→ WHAT YOU ARE ASKED TO DO: Could you repeat the lines below word for word, leaving the pictures out?

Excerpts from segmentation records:
— Start —
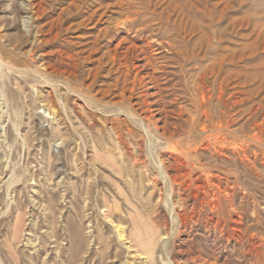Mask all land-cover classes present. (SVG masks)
I'll return each mask as SVG.
<instances>
[{"label":"rangeland","instance_id":"obj_1","mask_svg":"<svg viewBox=\"0 0 264 264\" xmlns=\"http://www.w3.org/2000/svg\"><path fill=\"white\" fill-rule=\"evenodd\" d=\"M263 251L264 0H0V264Z\"/></svg>","mask_w":264,"mask_h":264},{"label":"bare ground","instance_id":"obj_2","mask_svg":"<svg viewBox=\"0 0 264 264\" xmlns=\"http://www.w3.org/2000/svg\"><path fill=\"white\" fill-rule=\"evenodd\" d=\"M98 1V0H97ZM102 1H104V0H102ZM146 1V0H145ZM120 3H122V2H120ZM123 4V3H122ZM62 19V18H61ZM152 45H150V44H148L147 45V47H148V49L150 50V49H152V47H151ZM145 52V51H144ZM154 53V52H153ZM153 57V59H151V63L152 62H154V61H156L157 59H160V57H158V56H160V54L159 53H157V54H153L152 55ZM149 59H150V57H148ZM147 58V59H148ZM116 58H114L113 57V60H115ZM165 59V58H164ZM121 64V67H124V68H126V72H127V81L128 80H130L131 81V85L133 86V88H136V86L138 85V83L140 84V85H143V80H142V78L139 76V66L136 64V63H133L132 65H130L129 64V60L126 58V60H125V63L124 62H121L120 63ZM164 74H165V70H164V67H158ZM133 71V72H132ZM196 85H197V93H198V96H199V98L201 99V103L204 105L203 106V108H204V113H205V118H206V121H205V124H203V127H204V129H207V128H210V125H209V123H210V121H211V119L209 118V114H208V104H206L207 103V100H211L212 99V91L207 87V85H206V80H205V78L204 77H202L200 80H199V82L198 83H196ZM134 90V89H133ZM220 90V89H219ZM145 92H148V90H145ZM145 92H143L145 95H143V97H144V100L148 97L147 95L148 94H146ZM142 100V99H141ZM151 103L149 102V100H146V101H144V105L145 106H149ZM148 111V110H147ZM198 112V111H197ZM211 117V116H210ZM148 119V118H147ZM220 123H221V125L223 124V121H219ZM222 138V137H221ZM223 141H225V140H223ZM223 141H222V143H223ZM217 144V141H214V143H212V141L211 140H208L206 143H205V145H203V147H204V149H206V150H208L209 148H212L214 145H216ZM174 148H175V152H176V154L178 155V157L176 156V158H175V162L179 165V167L181 166V167H185V165H186V161H184V158L182 157V155L183 154H185V151H182L181 149H179L177 146H174ZM240 148V147H239ZM243 150V149H242ZM217 151H218V153L220 154V155H224L223 153V150H222V148H218L217 149ZM255 154V153H254ZM249 155V154H248ZM175 157V156H174ZM178 167V168H179ZM181 167H180V169H181ZM189 167V166H188ZM179 170V169H178ZM182 170V169H181ZM183 171V170H182ZM188 171V170H187ZM181 172V171H180ZM179 172V173H180ZM183 172H185V171H183ZM181 174V173H180ZM180 174H178V176H180ZM183 175V174H182ZM189 175V174H188ZM216 176H218V175H216ZM212 177V176H211ZM182 179H183V177H181ZM186 178V177H185ZM218 178V177H217ZM176 179V178H175ZM219 179V178H218ZM200 180H201V178H200ZM212 181V180H211ZM194 182V181H193ZM177 183V182H176ZM203 183V182H202ZM211 183V182H210ZM194 184V183H193ZM220 184V183H219ZM208 185V184H207ZM215 185V184H214ZM213 185V186H214ZM187 186V185H186ZM198 186V185H197ZM196 186V187H197ZM205 186V185H204ZM203 187V186H202ZM221 187V186H220ZM199 188V187H198ZM201 188V187H200ZM233 189V188H232ZM220 191V190H219ZM228 194V193H227ZM196 197V196H195ZM217 201V200H216ZM219 203V202H218ZM242 206V205H241ZM232 207V206H231ZM193 208V207H192ZM233 208V207H232ZM234 209V208H233ZM199 212V211H198ZM236 212V211H235ZM238 212V211H237ZM244 214V213H243ZM108 216V215H107ZM238 217V216H237ZM194 218V217H193ZM240 218H242V217H240ZM237 220V219H236ZM241 221H242V219H241ZM236 224H239V222L238 221H234ZM242 223V222H241ZM241 226V225H240ZM237 230H239V229H237ZM241 232V231H240ZM243 234V233H242ZM241 235V234H240ZM241 236H243V235H241ZM228 238H229V236H228ZM235 239V238H234ZM243 239V238H242ZM252 239V238H251ZM240 240V239H239ZM238 240V241H239ZM253 240V239H252ZM240 242V241H239ZM242 242V241H241ZM261 242V241H260ZM251 245V244H250ZM254 249V248H253ZM252 249V250H253ZM251 250V251H252ZM255 251V250H254ZM259 252V251H258ZM264 252V251H263ZM259 254V253H258ZM258 254H256V255H258ZM255 256V255H254ZM260 256V254L256 257V258H258V260H262V257H259ZM259 258H261V259H259ZM264 261V260H263ZM264 264V263H263Z\"/></svg>","mask_w":264,"mask_h":264}]
</instances>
— End —
→ EXPECTED OUTPUT:
Mask all land-cover classes present. (SVG masks)
I'll return each mask as SVG.
<instances>
[{"label":"rangeland","instance_id":"obj_1","mask_svg":"<svg viewBox=\"0 0 264 264\" xmlns=\"http://www.w3.org/2000/svg\"><path fill=\"white\" fill-rule=\"evenodd\" d=\"M263 251L264 0H0V264Z\"/></svg>","mask_w":264,"mask_h":264},{"label":"bare ground","instance_id":"obj_2","mask_svg":"<svg viewBox=\"0 0 264 264\" xmlns=\"http://www.w3.org/2000/svg\"><path fill=\"white\" fill-rule=\"evenodd\" d=\"M98 1V0H97ZM102 1H104V0H102ZM146 1V0H145ZM120 3H122V2H120ZM123 4V3H122ZM62 19V18H61ZM152 45H150V44H148L147 45V47H148V49L150 50V49H152V47H151ZM145 52V51H144ZM154 53V52H153ZM153 57V59H151V63L152 62H154V61H156L157 59H160V57H158V56H160V54L159 53H157V54H153L152 55ZM149 59H150V57H148ZM147 58V59H148ZM116 58H114L113 57V60H115ZM165 59V58H164ZM121 64V67H124V68H126V72H127V81L128 80H130L131 81V85L133 86V88H136V86L138 85V83L140 84V85H143V80H142V78L139 76V66L136 64V63H133L132 65H130L129 64V60L126 58V60H125V63L124 62H121L120 63ZM164 74H165V70H164V67H158ZM133 71V72H132ZM196 85H197V93H198V96H199V98L201 99V103L204 105L203 106V108H204V113H205V118H206V121H205V124H203V127H204V129H207V128H210V125H209V123H210V121H211V119L209 118V114H208V104H206L207 103V100H211L212 99V91L207 87V85H206V80H205V78L204 77H202L200 80H199V82L198 83H196ZM134 90V89H133ZM220 90V89H219ZM145 92H148V90H145ZM145 92H143L145 95H143V97H144V100L148 97L147 95L148 94H146ZM142 100V99H141ZM151 103L149 102V100H146V101H144V105L145 106H149ZM148 111V110H147ZM198 112V111H197ZM211 117V116H210ZM148 119V118H147ZM220 123H221V125L223 124V121H219ZM222 138V137H221ZM223 141H225V140H223ZM223 141H222V143H223ZM217 144V141H214V143H212V141L211 140H208L206 143H205V145H203V147H204V149H206V150H208L209 148H212L214 145H216ZM174 148H175V152H176V154L178 155V157L176 156V158H175V162L179 165V167L181 166V167H185V165H186V161H184V158L182 157V155L183 154H185V151H182L181 149H179L177 146H174ZM240 148V147H239ZM243 150V149H242ZM217 151H218V153L220 154V155H224L223 153V150H222V148H218L217 149ZM255 154V153H254ZM249 155V154H248ZM175 157V156H174ZM178 167V168H179ZM181 167H180V169H181ZM189 167V166H188ZM179 170V169H178ZM182 170V169H181ZM183 171V170H182ZM188 171V170H187ZM181 172V171H180ZM179 172V173H180ZM183 172H185V171H183ZM181 174V173H180ZM180 174H178V176H180ZM183 175V174H182ZM189 175V174H188ZM216 176H218V175H216ZM212 177V176H211ZM182 179H183V177H181ZM186 178V177H185ZM218 178V177H217ZM176 179V178H175ZM219 179V178H218ZM200 180H201V178H200ZM212 181V180H211ZM194 182V181H193ZM177 183V182H176ZM203 183V182H202ZM211 183V182H210ZM194 184V183H193ZM220 184V183H219ZM208 185V184H207ZM215 185V184H214ZM213 185V186H214ZM187 186V185H186ZM198 186V185H197ZM196 186V187H197ZM205 186V185H204ZM203 187V186H202ZM221 187V186H220ZM199 188V187H198ZM201 188V187H200ZM233 189V188H232ZM220 191V190H219ZM228 194V193H227ZM196 197V196H195ZM217 201V200H216ZM219 203V202H218ZM242 206V205H241ZM232 207V206H231ZM193 208V207H192ZM233 208V207H232ZM234 209V208H233ZM199 212V211H198ZM236 212V211H235ZM238 212V211H237ZM244 214V213H243ZM108 216V215H107ZM238 217V216H237ZM194 218V217H193ZM240 218H242V217H240ZM237 220V219H236ZM241 221H242V219H241ZM236 224H239V222L238 221H234ZM242 223V222H241ZM241 226V225H240ZM237 230H239V229H237ZM241 232V231H240ZM243 234V233H242ZM241 235V234H240ZM241 236H243V235H241ZM228 238H229V236H228ZM235 239V238H234ZM243 239V238H242ZM252 239V238H251ZM240 240V239H239ZM238 240V241H239ZM253 240V239H252ZM240 242V241H239ZM242 242V241H241ZM261 242V241H260ZM251 245V244H250ZM254 249V248H253ZM252 249V250H253ZM251 250V251H252ZM255 251V250H254ZM259 252V251H258ZM264 252V251H263ZM259 254V253H258ZM258 254H256V255H258ZM255 256V255H254ZM260 256V254L256 257V258H258V260H262V257H259ZM259 258H261V259H259ZM264 261V260H263ZM264 264V263H263Z\"/></svg>","mask_w":264,"mask_h":264}]
</instances>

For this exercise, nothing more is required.